Pretty sure I missed the mark with the story, but anyway I'm in.



Spoiler



Chad grabbed my horror-wound face with his calloused hands and turned my head to meet his gaze. There was fire in those eyes, fire and dead souls. His smile was twisted, the effect only slightly spoiled by his failed attempt at growing a beard.

“Now or never”, he whispered and shoved me ahead of him. I screamed as I fell forward, not downward, towards the swallowing dark. I fell forward on my face, into what felt like mud lazed with gasoline. The sounds abruptly ended, and all I could hear was Chad’s impish laughter.

“You guys never learn, do you!” he roared as I lifted myself up on my elbows. He kicked mud at me. “You want conspiracies so bad you believe any crappy effect!” He walked forward in the what I now saw was a tunnel. “Man, the day that gets old I’m dead.” A cigar had magically appeared in his mouth, the shotgun slung callously swinging back and forth.

I staggered upright, still confused. “But I saw dead souls in your eyes!” I shouted as I ran after him. I looked back and saw what indeed looked like bad lightning effects, still playing around the entrance. I looked closer at Chad when I caught up with him. “I still do!”

“I’m a hardware reviewer.” he said and went on in silence, not quite achieving a whistle.

“So what the hell is this about then?” I tried to scrape some mud off my clothes, but it had already started to dry. Chad stopped and held out his arm while his other hand gripped the shotgun in a way full of meaning.

“You really want to know?” He said and grinned a grin I really hated at this point.

“I’m still here, aren’t I?`” I said as sourly as I dared. He was still holding an semi-automatic shotgun with the safety off after all.

He gave me a look and then looked me up and down. Then he walked around me. Then he was touching me in places, my arms, he felt up my legs.

“What the hell man?” I shouted when I decided my pride was worth more than the iron fist of the shotgun. He looked at me with those dead eyes again, lowered his shotgun and simply stated: “March.”

So I did march, shotgun rubbing my back almost sensually.

Eventually the tunnel ended in a bright room with a green door at the end. Chad walked over to it and opened it. Inside there were rows and rows of operating tables, doctors doing things to people I recognized.

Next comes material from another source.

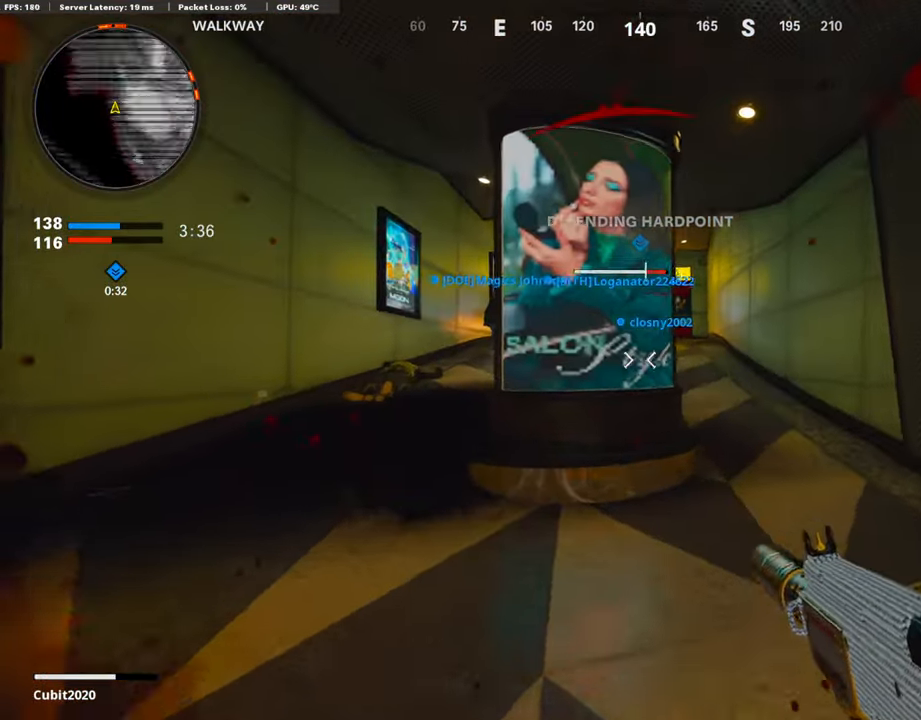
{"buttons": [], "left_stick": "left", "right_stick": "center", "events": [[51, "left_stick", "right"], [303, "R2", "up"], [370, "right_stick", "up"], [438, "left_stick", "left"], [488, "right_stick", "center"]]}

“Here is where the kill-switch and the rest of the electronics are installed.” Chad’s smile would have been winning was it made in different circumstances.

“We own you now. Tomorrow you will receive your first assignment. I’m guessing it has to do with that boatload of Asus stuff. We need it.”

And I realized there was no life in those eyes. Only fire.


----------



## Norton (Dec 4, 2015)

Rezasam1 said:


> TechpowerUp remembers Kreij
> 
> 
> 
> ...



Check out this amazing wallpaper done by @Rezasam1 in honor of Kreij and the XFX giveaway!


----------



## Tatty_One (Dec 6, 2015)

Tatty Bump!  Come on guys, for the sake of half an hours artistic delight you can win yourself a decent card, if you already own something more powerful then you can always donate it too a future memorial build.... win win!  10 days left, lets not make it too easy for the few that have already got in on the act, they needz competition


----------



## rtwjunkie (Dec 6, 2015)

Many people don't feel confident enough in their creativity to put it out there.  At least that's been my experience over the last few decades.

But here, people, you have nothing to worry about! It's your fellow TPU family here, that's it.  Get with it and write!


----------



## Mussels (Dec 7, 2015)

i have absolutely zero confidence in my artistic talents.


----------



## manofthem (Dec 7, 2015)

rtwjunkie said:


> Many people don't feel confident enough in their creativity to put it out there.  At least that's been my experience over the last few decades.
> 
> But here, people, you have nothing to worry about! It's your fellow TPU family here, that's it.  Get with it and write!



I've just been so stinkin' busy lately, no time for anything. I've barely poked my head around here much lately, and it does make me sad. 

If I can manage some time, I'll give it a whirl.


----------



## theJesus (Dec 7, 2015)

Tatty_One said:


> Tatty Bump!  Come on guys, for the sake of half an hours artistic delight you can win yourself a decent card, if you already own something more powerful then you can always donate it too a future memorial build.... win win!  10 days left, lets not make it too easy for the few that have already got in on the act, they needz competition


I fully intend to update my earlier post with an entry.  I've been super busy though, so I'll probably end up doing it at the last minute.


----------



## bubbleawsome (Dec 7, 2015)

theJesus said:


> I'll probably end up doing it at the last minute.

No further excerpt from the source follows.